Recorded information:
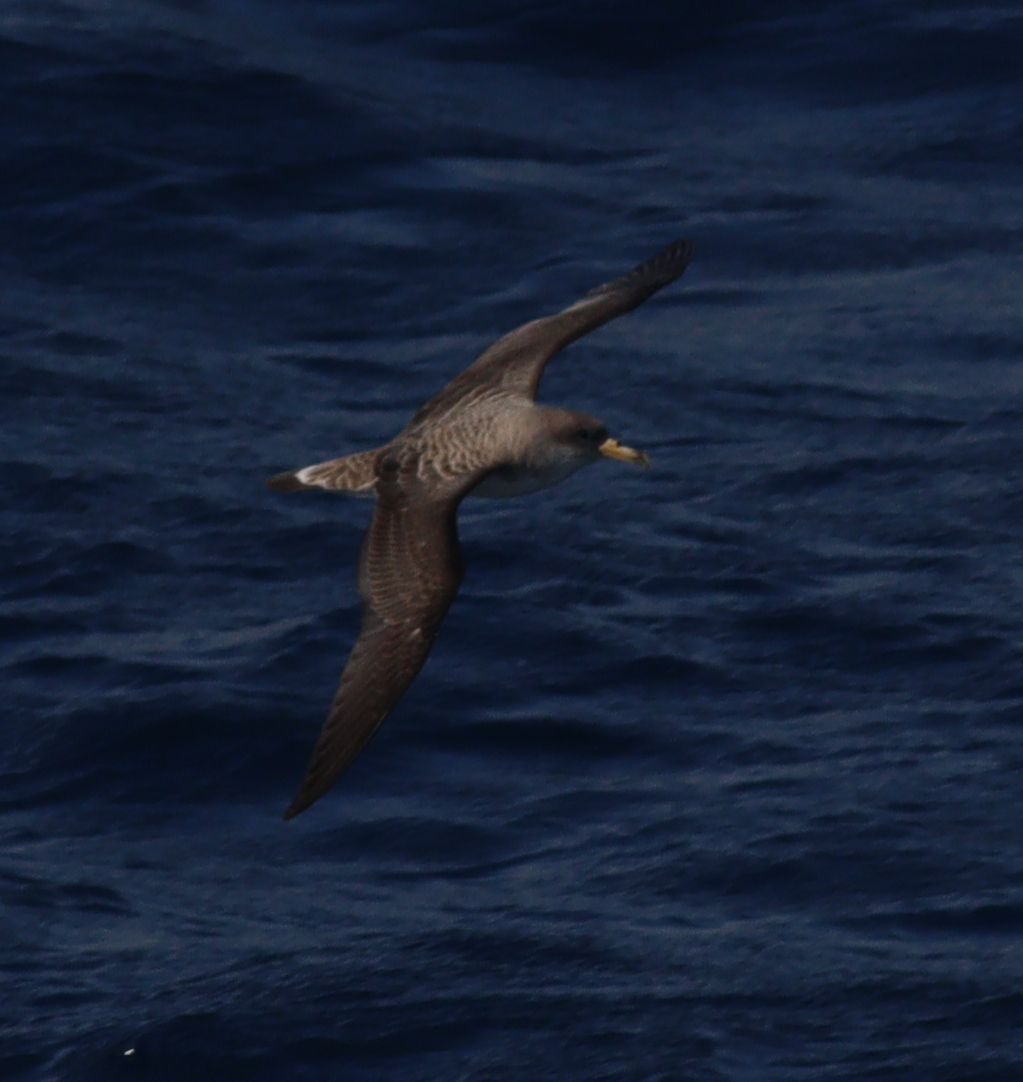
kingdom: Animalia
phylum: Chordata
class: Aves
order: Procellariiformes
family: Procellariidae
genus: Calonectris
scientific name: Calonectris diomedea
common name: Cory's shearwater
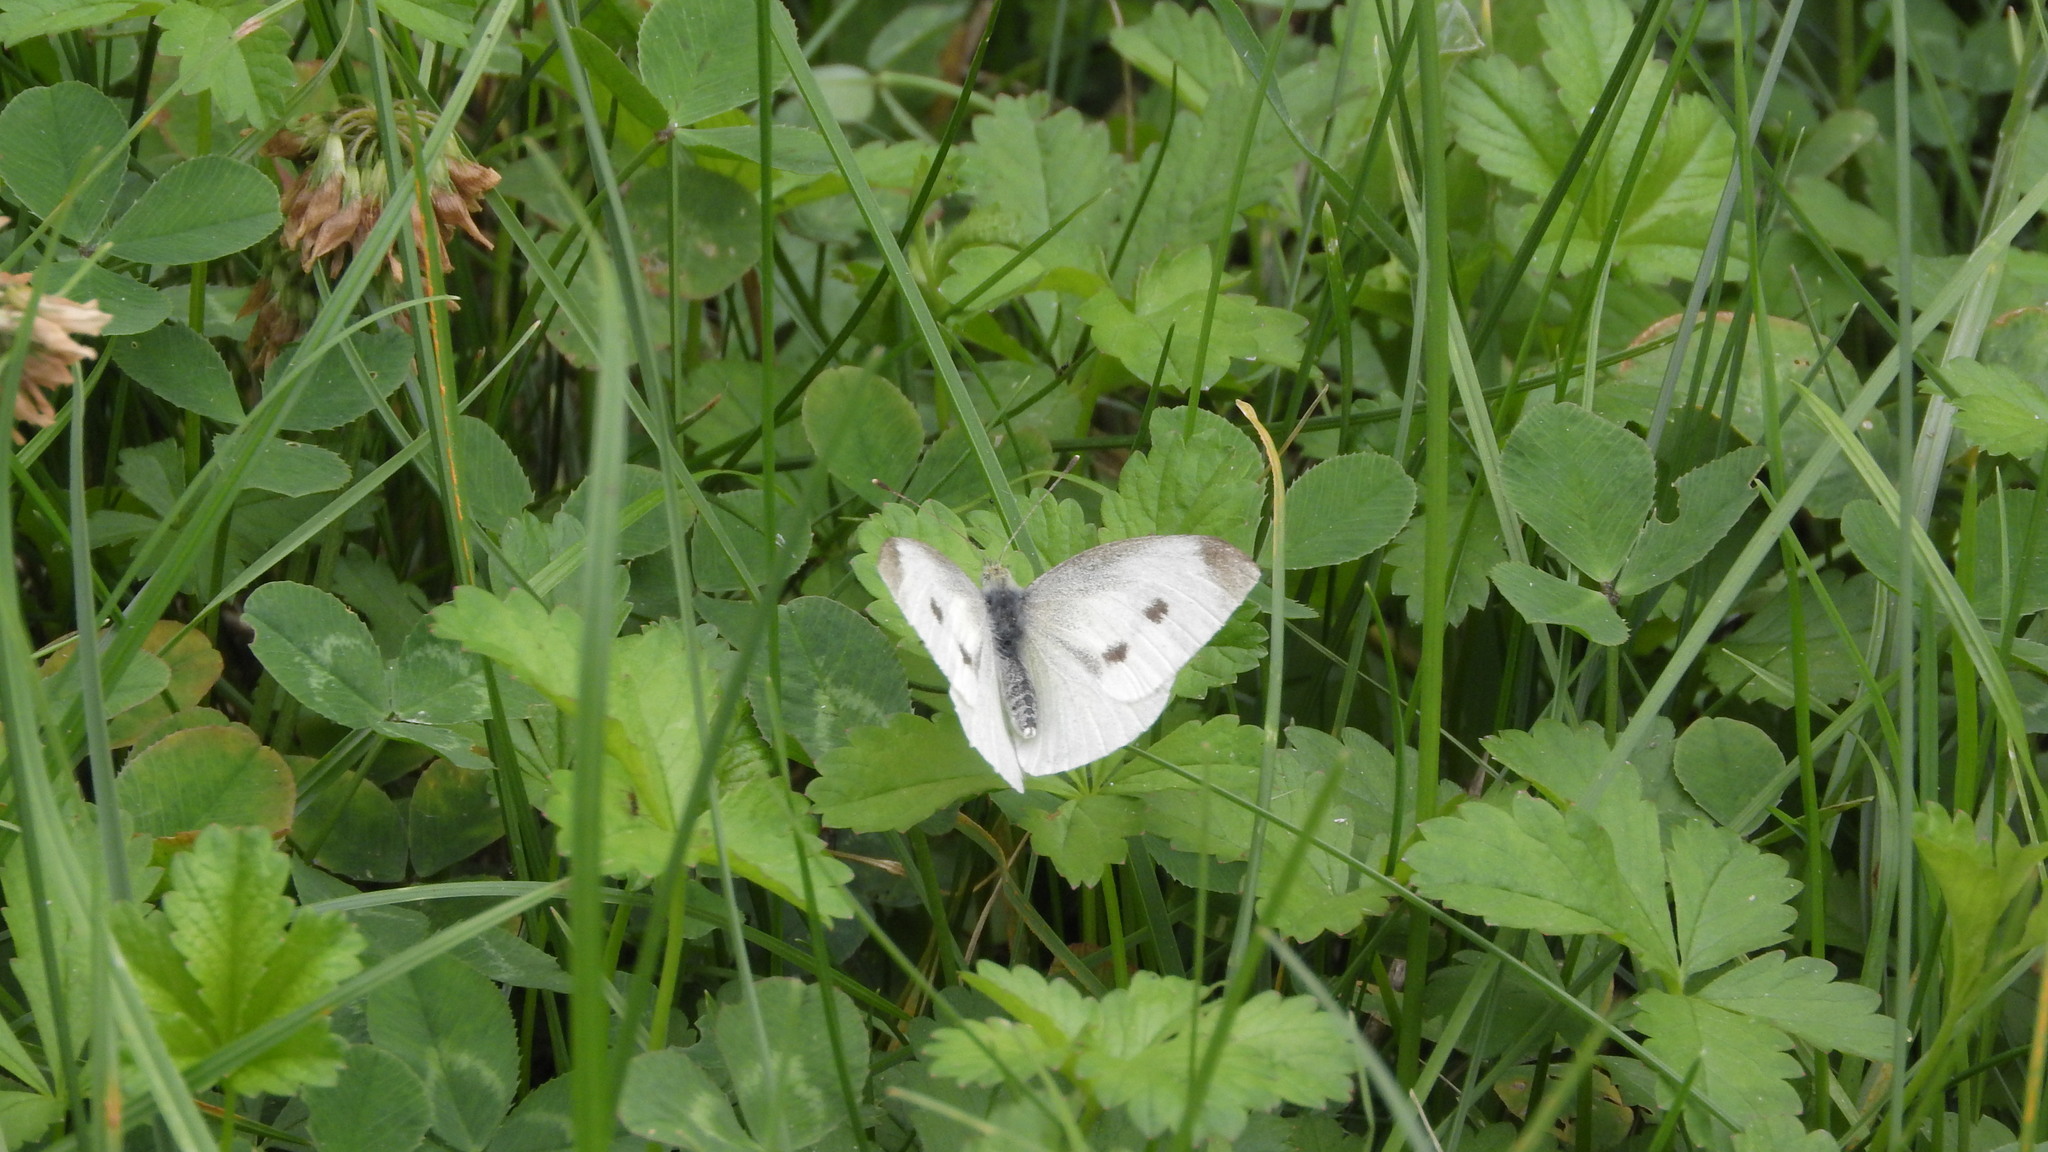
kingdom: Animalia
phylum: Arthropoda
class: Insecta
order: Lepidoptera
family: Pieridae
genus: Pieris
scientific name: Pieris rapae
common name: Small white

Task directions: Put the lines above into a numbered list, skipping blank lines and leaving out the pictures.

Exercise result:
1. kingdom: Animalia
2. phylum: Chordata
3. class: Aves
4. order: Procellariiformes
5. family: Procellariidae
6. genus: Calonectris
7. scientific name: Calonectris diomedea
8. common name: Cory's shearwater
9. kingdom: Animalia
10. phylum: Arthropoda
11. class: Insecta
12. order: Lepidoptera
13. family: Pieridae
14. genus: Pieris
15. scientific name: Pieris rapae
16. common name: Small white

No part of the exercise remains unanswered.